Nicht einmal ein Jahr nach Amtsantritt muss Ursula von der Leyen ihr Kommissarsteam umbauen. Anlass und Umstände werfen kein strahlendes Licht auf die Präsidentin der Kommission und ihre Führungsqualität.

Sie selber ist nach den Europawahlen 2019 nach vielen nationalen wie parteipolitischen Intrigen letztlich nur auf Druck des französischen Staatspräsidenten Emmanuel Macron ins Amt gekommen. Nun stellt sich heraus: Sogar Interventionen aus einem kleinen Mitgliedsland reichen aus, um die Kommission zum Zittern und Nachgeben zu bringen.

Ursula von der Leyen kann Schwächen in Stärke umwandeln.

### AUFLISTUNG:
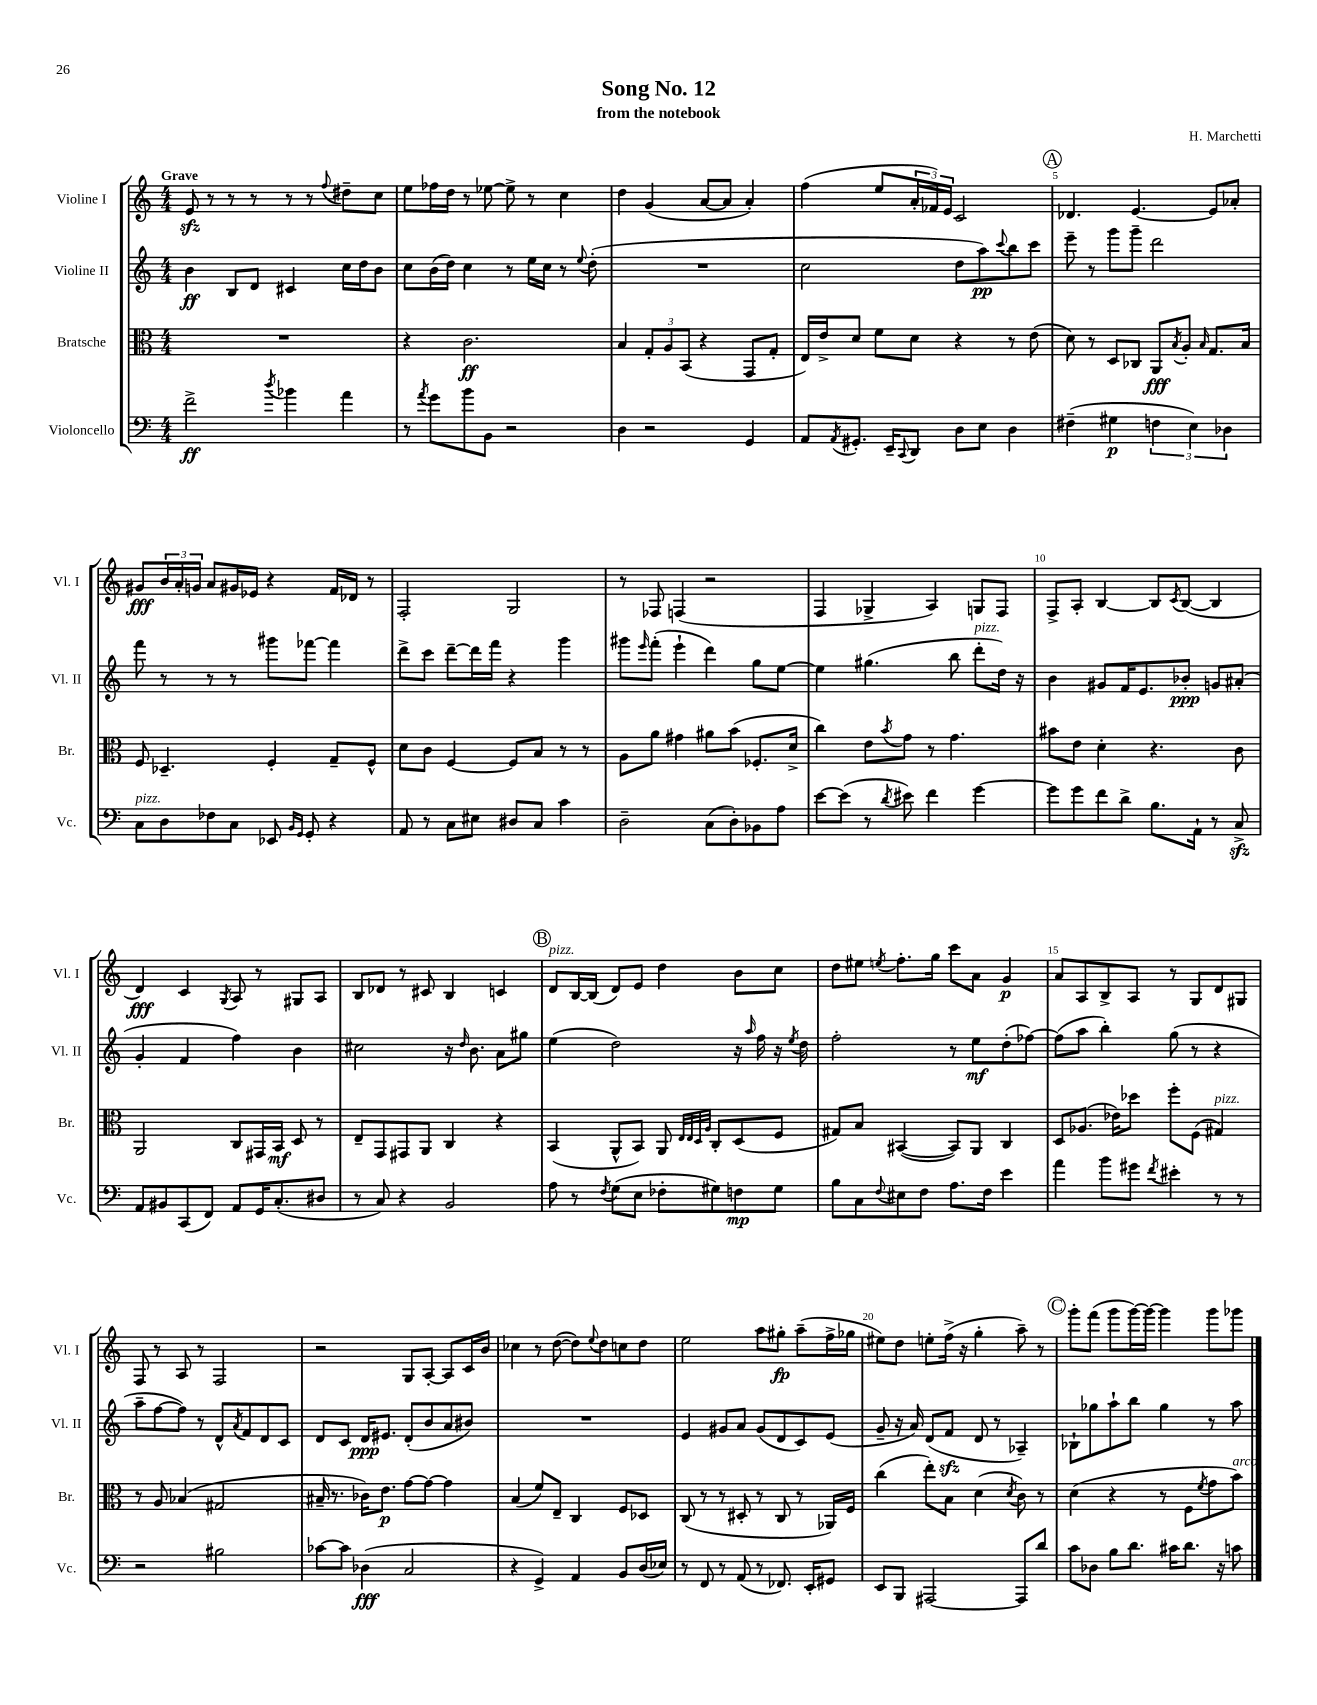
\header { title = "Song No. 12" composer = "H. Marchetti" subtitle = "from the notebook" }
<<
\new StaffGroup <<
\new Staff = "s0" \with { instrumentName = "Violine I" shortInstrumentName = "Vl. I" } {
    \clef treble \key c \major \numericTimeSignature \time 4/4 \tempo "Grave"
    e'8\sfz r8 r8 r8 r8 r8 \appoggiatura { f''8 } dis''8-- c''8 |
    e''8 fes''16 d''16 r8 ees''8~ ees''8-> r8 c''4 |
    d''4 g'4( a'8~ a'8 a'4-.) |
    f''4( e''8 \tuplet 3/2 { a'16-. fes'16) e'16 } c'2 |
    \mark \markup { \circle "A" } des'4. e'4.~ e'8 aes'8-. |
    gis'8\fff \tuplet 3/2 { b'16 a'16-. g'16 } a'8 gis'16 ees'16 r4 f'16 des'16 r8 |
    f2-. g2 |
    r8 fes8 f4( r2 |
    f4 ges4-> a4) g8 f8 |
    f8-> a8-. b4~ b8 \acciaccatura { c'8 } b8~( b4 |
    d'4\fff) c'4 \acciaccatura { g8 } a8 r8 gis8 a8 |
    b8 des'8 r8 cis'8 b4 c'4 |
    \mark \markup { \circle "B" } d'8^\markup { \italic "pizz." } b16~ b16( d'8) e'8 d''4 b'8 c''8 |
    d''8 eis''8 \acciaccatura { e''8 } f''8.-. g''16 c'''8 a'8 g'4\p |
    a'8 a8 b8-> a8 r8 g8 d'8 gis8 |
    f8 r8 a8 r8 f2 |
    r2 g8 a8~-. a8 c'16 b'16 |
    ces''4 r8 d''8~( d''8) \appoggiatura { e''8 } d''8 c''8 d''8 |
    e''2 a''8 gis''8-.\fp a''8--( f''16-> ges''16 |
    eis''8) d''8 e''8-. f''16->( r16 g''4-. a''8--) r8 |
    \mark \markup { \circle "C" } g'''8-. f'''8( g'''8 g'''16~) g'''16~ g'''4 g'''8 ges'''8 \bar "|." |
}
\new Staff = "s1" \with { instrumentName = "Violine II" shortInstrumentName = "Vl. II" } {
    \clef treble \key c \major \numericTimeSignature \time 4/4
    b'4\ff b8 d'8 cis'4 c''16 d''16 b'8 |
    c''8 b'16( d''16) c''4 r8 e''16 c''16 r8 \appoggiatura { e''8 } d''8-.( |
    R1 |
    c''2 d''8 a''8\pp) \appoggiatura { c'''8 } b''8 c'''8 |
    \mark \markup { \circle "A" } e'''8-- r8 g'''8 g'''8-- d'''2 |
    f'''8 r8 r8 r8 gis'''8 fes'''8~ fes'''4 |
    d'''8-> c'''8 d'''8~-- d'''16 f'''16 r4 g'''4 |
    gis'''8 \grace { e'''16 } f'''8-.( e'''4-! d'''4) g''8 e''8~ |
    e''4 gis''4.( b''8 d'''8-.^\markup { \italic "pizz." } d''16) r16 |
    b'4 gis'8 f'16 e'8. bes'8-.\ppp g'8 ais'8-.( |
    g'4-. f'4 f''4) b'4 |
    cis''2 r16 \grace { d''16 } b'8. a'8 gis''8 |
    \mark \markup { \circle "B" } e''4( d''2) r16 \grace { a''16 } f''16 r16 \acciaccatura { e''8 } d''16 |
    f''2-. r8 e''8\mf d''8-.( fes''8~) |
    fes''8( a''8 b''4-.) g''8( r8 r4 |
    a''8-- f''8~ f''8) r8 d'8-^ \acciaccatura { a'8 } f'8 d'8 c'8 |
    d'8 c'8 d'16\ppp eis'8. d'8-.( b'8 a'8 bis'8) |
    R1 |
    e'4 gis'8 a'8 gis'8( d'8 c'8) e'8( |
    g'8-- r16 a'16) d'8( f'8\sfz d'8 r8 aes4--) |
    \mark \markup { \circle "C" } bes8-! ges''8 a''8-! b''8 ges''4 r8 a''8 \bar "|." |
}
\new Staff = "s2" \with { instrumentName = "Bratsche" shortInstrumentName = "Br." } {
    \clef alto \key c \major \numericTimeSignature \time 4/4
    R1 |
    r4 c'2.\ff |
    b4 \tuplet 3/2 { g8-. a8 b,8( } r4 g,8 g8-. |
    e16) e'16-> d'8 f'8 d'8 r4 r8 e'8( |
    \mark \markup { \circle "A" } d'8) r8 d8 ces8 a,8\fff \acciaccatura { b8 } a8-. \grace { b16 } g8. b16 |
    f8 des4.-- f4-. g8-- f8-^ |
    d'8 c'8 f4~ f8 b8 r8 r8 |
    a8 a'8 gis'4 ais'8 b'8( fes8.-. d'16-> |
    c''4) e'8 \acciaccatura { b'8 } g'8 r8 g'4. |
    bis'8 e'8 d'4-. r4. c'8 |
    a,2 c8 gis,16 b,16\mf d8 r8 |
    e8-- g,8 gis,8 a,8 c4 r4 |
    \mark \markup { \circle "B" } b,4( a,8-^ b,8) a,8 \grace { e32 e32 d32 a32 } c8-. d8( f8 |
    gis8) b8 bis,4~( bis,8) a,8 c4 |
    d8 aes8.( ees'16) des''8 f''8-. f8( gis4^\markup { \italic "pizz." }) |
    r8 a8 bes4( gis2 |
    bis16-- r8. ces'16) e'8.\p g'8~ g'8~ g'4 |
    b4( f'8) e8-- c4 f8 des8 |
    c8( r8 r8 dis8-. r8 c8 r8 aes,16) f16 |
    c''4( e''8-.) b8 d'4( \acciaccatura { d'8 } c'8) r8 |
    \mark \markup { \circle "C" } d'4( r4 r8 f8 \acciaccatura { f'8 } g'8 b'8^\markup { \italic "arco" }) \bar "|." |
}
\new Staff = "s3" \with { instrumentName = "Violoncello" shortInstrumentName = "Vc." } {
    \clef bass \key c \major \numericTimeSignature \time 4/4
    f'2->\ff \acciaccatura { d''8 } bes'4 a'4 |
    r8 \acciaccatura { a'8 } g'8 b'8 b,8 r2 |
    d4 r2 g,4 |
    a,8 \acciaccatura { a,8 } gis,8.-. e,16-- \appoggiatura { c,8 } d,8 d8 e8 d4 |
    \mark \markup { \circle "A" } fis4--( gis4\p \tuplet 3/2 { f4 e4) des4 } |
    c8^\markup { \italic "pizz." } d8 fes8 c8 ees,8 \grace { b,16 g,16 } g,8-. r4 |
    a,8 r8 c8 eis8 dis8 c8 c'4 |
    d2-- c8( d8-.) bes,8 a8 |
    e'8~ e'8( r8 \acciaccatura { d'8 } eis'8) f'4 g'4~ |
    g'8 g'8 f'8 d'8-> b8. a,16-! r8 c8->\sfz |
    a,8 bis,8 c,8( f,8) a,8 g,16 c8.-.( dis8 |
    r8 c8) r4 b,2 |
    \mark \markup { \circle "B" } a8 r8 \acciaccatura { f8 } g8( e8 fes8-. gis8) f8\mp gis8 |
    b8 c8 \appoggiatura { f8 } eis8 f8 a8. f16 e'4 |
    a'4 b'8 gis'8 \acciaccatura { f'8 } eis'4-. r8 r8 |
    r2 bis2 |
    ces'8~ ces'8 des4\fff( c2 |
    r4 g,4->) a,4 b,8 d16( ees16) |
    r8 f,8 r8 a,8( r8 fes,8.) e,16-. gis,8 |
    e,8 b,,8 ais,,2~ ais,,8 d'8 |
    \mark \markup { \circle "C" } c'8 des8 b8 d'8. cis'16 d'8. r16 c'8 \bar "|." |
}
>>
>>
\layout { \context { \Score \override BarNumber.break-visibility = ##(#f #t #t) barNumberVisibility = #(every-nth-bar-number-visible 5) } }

### ANWEISUNG A:
Gib den Text über Ursula von der Leyen vollständig und wortgetreu wieder.
### ANWEISUNG B:
Tausche in den Zeilen "Grave" gegen "Adagio" aus und gib nur den Abschnitt wieder, der am Anfang der Zeilen beginnt und mit der Zeile endet, die "gis'8\fff \tuplet 3/2" enthält, sonst unverändert. Lass die Bilder dabei weg.
Der Text und die Zeilen hängen inhaltlich nicht zusammen.

### VOLLSTÄNDIGE AUSGABE A:
Nicht einmal ein Jahr nach Amtsantritt muss Ursula von der Leyen ihr Kommissarsteam umbauen. Anlass und Umstände werfen kein strahlendes Licht auf die Präsidentin der Kommission und ihre Führungsqualität.

Sie selber ist nach den Europawahlen 2019 nach vielen nationalen wie parteipolitischen Intrigen letztlich nur auf Druck des französischen Staatspräsidenten Emmanuel Macron ins Amt gekommen. Nun stellt sich heraus: Sogar Interventionen aus einem kleinen Mitgliedsland reichen aus, um die Kommission zum Zittern und Nachgeben zu bringen.

Ursula von der Leyen kann Schwächen in Stärke umwandeln.

### VOLLSTÄNDIGE AUSGABE B:
\header { title = "Song No. 12" composer = "H. Marchetti" subtitle = "from the notebook" }
<<
\new StaffGroup <<
\new Staff = "s0" \with { instrumentName = "Violine I" shortInstrumentName = "Vl. I" } {
    \clef treble \key c \major \numericTimeSignature \time 4/4 \tempo "Adagio"
    e'8\sfz r8 r8 r8 r8 r8 \appoggiatura { f''8 } dis''8-- c''8 |
    e''8 fes''16 d''16 r8 ees''8~ ees''8-> r8 c''4 |
    d''4 g'4( a'8~ a'8 a'4-.) |
    f''4( e''8 \tuplet 3/2 { a'16-. fes'16) e'16 } c'2 |
    \mark \markup { \circle "A" } des'4. e'4.~ e'8 aes'8-. |
    gis'8\fff \tuplet 3/2 { b'16 a'16-. g'16 } a'8 gis'16 ees'16 r4 f'16 des'16 r8 |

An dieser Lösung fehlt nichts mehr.